** Aim **
Repeat the records below word for word, from the beginning through the line containing "Dot at: (143, 218)", including that line.

** Record list **
>> BEGIN

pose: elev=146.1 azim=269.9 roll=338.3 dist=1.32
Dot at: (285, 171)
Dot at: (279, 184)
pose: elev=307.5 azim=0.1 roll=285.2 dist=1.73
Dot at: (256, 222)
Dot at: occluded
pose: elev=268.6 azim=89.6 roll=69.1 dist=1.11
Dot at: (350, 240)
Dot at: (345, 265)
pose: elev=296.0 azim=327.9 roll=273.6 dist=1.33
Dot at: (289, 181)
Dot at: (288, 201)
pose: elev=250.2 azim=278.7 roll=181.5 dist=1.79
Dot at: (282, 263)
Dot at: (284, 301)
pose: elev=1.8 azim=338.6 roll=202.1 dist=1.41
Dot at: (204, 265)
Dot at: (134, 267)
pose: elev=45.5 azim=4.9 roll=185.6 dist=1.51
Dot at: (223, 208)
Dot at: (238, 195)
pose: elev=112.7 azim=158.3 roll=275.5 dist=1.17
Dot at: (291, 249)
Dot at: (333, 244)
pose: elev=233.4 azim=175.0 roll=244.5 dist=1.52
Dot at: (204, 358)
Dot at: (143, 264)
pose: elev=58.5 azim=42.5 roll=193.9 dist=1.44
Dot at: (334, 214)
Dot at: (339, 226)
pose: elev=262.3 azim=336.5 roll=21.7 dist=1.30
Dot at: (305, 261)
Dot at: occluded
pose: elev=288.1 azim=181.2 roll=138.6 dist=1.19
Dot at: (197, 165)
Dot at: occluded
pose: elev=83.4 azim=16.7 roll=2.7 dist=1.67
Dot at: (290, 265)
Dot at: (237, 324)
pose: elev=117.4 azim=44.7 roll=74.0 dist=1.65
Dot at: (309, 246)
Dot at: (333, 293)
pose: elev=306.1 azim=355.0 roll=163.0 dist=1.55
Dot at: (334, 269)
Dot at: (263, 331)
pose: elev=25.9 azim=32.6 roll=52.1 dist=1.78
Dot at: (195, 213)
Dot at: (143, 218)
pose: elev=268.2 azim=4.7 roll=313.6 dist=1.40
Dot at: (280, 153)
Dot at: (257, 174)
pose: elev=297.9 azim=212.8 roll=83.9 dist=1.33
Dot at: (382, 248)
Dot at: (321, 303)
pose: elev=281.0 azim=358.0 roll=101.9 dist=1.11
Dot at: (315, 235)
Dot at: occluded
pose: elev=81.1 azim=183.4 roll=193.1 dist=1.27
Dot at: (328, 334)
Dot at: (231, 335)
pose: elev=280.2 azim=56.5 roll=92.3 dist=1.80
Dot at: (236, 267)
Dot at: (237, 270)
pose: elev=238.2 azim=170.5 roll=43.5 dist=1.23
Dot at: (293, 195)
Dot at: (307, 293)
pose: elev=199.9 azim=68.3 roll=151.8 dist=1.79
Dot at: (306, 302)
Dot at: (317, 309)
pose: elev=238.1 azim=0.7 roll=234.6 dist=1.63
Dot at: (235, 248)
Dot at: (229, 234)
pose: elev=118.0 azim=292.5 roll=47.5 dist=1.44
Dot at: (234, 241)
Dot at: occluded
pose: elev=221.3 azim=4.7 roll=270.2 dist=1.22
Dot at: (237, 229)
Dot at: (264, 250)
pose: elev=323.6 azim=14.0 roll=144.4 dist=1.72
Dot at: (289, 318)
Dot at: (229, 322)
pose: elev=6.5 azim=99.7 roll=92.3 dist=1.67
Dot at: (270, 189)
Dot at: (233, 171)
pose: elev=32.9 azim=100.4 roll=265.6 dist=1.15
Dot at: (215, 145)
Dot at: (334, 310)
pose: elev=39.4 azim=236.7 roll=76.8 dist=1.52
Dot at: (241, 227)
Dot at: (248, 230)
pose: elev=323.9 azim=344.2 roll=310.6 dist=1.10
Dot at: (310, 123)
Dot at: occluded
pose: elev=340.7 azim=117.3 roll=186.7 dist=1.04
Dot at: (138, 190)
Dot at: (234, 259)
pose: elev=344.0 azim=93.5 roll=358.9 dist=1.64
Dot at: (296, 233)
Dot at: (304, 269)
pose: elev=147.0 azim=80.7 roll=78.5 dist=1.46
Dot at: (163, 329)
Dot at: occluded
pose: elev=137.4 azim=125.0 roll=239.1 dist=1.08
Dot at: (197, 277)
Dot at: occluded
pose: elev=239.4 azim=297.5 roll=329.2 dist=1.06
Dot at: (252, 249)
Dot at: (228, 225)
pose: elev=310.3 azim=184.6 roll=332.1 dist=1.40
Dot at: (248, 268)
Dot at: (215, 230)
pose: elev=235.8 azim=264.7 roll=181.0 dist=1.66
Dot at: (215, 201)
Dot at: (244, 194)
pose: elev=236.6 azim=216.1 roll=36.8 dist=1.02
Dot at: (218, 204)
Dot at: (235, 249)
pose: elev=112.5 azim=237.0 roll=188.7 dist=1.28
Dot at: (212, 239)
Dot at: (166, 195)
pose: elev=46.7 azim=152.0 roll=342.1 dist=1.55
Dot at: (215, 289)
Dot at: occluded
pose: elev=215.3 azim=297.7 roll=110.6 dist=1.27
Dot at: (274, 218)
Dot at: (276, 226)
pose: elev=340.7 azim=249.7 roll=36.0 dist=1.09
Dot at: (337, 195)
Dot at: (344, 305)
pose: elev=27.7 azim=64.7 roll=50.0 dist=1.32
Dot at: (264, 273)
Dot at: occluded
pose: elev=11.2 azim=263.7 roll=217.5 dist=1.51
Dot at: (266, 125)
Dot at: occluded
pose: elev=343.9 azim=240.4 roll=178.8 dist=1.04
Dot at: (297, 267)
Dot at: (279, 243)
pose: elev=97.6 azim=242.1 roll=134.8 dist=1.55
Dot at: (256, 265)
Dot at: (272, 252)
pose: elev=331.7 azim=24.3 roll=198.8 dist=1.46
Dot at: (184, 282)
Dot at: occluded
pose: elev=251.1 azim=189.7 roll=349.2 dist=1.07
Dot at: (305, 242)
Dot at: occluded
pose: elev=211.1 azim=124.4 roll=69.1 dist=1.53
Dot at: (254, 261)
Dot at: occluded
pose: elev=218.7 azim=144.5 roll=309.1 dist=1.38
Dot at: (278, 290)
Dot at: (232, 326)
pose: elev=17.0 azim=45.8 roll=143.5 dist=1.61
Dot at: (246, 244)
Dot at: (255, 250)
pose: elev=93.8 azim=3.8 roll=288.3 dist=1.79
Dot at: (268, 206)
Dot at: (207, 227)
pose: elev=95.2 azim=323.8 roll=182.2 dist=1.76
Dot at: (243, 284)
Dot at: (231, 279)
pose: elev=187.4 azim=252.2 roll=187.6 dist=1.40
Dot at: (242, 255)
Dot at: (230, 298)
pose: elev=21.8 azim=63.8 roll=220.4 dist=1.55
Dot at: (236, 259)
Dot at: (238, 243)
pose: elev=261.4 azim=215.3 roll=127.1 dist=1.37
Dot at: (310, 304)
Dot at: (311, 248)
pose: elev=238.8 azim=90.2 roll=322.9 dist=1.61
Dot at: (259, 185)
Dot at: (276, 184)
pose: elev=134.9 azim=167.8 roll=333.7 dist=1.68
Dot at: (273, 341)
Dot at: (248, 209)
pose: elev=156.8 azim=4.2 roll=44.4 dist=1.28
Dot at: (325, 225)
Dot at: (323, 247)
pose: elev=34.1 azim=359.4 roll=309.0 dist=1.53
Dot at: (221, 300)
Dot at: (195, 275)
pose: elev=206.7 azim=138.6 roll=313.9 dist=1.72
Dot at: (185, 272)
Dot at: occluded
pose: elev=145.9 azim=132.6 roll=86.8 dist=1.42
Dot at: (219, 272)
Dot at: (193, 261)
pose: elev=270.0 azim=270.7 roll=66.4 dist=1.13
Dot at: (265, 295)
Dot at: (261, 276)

>> END

** Response to this task **
pose: elev=146.1 azim=269.9 roll=338.3 dist=1.32
Dot at: (285, 171)
Dot at: (279, 184)
pose: elev=307.5 azim=0.1 roll=285.2 dist=1.73
Dot at: (256, 222)
Dot at: occluded
pose: elev=268.6 azim=89.6 roll=69.1 dist=1.11
Dot at: (350, 240)
Dot at: (345, 265)
pose: elev=296.0 azim=327.9 roll=273.6 dist=1.33
Dot at: (289, 181)
Dot at: (288, 201)
pose: elev=250.2 azim=278.7 roll=181.5 dist=1.79
Dot at: (282, 263)
Dot at: (284, 301)
pose: elev=1.8 azim=338.6 roll=202.1 dist=1.41
Dot at: (204, 265)
Dot at: (134, 267)
pose: elev=45.5 azim=4.9 roll=185.6 dist=1.51
Dot at: (223, 208)
Dot at: (238, 195)
pose: elev=112.7 azim=158.3 roll=275.5 dist=1.17
Dot at: (291, 249)
Dot at: (333, 244)
pose: elev=233.4 azim=175.0 roll=244.5 dist=1.52
Dot at: (204, 358)
Dot at: (143, 264)
pose: elev=58.5 azim=42.5 roll=193.9 dist=1.44
Dot at: (334, 214)
Dot at: (339, 226)
pose: elev=262.3 azim=336.5 roll=21.7 dist=1.30
Dot at: (305, 261)
Dot at: occluded
pose: elev=288.1 azim=181.2 roll=138.6 dist=1.19
Dot at: (197, 165)
Dot at: occluded
pose: elev=83.4 azim=16.7 roll=2.7 dist=1.67
Dot at: (290, 265)
Dot at: (237, 324)
pose: elev=117.4 azim=44.7 roll=74.0 dist=1.65
Dot at: (309, 246)
Dot at: (333, 293)
pose: elev=306.1 azim=355.0 roll=163.0 dist=1.55
Dot at: (334, 269)
Dot at: (263, 331)
pose: elev=25.9 azim=32.6 roll=52.1 dist=1.78
Dot at: (195, 213)
Dot at: (143, 218)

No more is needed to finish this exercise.